Although there has been no direct judicial consideration of the Practice Direction, some recent court decisions indicate that the obligation to produce electronic documents is broad and far-reaching. In a 2003 case, Walter Construction et al. v. Catalyst et al., the B.C. Supreme Court ordered production of electronic documents in their electronic form even though the litigants already had hard copies of the documents; this ruling established that any electronic document is producible which contains information that may directly or indirectly advance a party’s case or discredit an opponent’s case. (This is not unlike the rule for production of hard copy documents.)
In 2006, the same Court decided, in Ireland v. Low , that the definition of "document" under the Supreme Court Rules, quoted above, includes electronic data stored on a computer’s hard drive or other magnetic storage device, and is therefore prima facie admissible and producible in litigation; such documents might include those recoverable from a computer’s deleted or recycle bin. However, in another 2006 case, Desgagne v. Yuen et al ., the Court decided that privacy, economic and probative concerns, as well as any other relevant consideration, should be taken into account when determining if such documents should be produced. (In appropriate circumstances, documents stored on a hard drive, personal hand-held device or even a video game unit may be producible.)

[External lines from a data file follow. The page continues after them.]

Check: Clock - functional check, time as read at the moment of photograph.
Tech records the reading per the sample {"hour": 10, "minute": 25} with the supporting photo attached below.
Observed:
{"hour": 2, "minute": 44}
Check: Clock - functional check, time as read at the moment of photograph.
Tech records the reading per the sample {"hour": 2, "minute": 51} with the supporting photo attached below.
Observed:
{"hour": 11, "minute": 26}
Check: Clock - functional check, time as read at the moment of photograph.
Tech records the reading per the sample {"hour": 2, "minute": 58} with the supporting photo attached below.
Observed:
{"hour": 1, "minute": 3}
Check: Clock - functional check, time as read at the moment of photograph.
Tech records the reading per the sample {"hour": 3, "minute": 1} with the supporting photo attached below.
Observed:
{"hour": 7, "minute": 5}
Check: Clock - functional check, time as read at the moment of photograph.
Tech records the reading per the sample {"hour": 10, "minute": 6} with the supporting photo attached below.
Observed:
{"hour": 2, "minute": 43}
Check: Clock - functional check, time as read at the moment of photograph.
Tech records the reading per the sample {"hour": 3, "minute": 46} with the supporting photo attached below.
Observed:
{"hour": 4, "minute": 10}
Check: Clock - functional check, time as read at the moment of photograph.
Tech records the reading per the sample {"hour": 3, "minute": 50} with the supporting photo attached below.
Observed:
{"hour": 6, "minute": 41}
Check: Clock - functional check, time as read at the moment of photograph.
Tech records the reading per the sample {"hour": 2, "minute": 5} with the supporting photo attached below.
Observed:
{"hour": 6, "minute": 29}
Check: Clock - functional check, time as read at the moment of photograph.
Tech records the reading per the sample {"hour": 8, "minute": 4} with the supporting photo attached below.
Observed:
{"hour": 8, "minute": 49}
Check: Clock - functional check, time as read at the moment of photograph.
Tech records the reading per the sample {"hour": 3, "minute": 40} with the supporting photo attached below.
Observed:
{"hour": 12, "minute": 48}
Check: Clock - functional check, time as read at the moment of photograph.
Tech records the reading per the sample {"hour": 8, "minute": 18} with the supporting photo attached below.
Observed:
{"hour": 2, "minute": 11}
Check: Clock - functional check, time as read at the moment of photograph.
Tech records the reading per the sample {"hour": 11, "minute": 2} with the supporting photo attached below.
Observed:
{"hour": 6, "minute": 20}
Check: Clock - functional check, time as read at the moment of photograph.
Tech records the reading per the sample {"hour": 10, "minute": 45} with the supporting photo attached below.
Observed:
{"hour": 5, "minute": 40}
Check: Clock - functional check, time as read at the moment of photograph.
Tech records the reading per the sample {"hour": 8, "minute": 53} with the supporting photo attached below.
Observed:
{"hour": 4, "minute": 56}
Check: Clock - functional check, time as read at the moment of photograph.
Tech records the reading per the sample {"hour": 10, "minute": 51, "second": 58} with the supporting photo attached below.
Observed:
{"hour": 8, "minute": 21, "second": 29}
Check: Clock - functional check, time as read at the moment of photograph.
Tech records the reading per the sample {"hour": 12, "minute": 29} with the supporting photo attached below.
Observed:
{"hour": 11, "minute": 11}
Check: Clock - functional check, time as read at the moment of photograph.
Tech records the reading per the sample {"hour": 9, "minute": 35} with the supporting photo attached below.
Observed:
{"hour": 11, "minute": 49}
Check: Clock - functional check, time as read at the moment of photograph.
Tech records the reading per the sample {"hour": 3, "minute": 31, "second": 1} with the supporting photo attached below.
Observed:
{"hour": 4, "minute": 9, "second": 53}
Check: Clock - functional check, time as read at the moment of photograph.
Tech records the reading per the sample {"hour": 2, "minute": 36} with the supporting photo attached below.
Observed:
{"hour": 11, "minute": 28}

In Roske v. Grady , also decided in 2006, the defendants attempted to have the Court order the plaintiff to produce her computer’s actual hard drive; to the extent that information stored on a computer’s hard drive is relevant, it is discoverable and producible. In some circumstances, a party to litigation may have to produce the hard drive itself to allow the information contained on it to be extracted.
E-discovery in British Columbia is now a permanent feature of litigation. Until more definitive guidelines are developed to define a party’s rights and obligations to discover and produce electronically stored documents, the process will be onerous — both in the time and expense required to exercise or meet the right and obligation. Substantial benefits and efficiencies have resulted from the use of computers, BlackBerrys and other electronic storage devices but discovery during the litigation process of the information produced by and stored in such devices can impose a heavy burden on litigants. It is critical for litigants and their insurers to fully understand their e-discovery obligations and to manage the conduct of their businesses accordingly.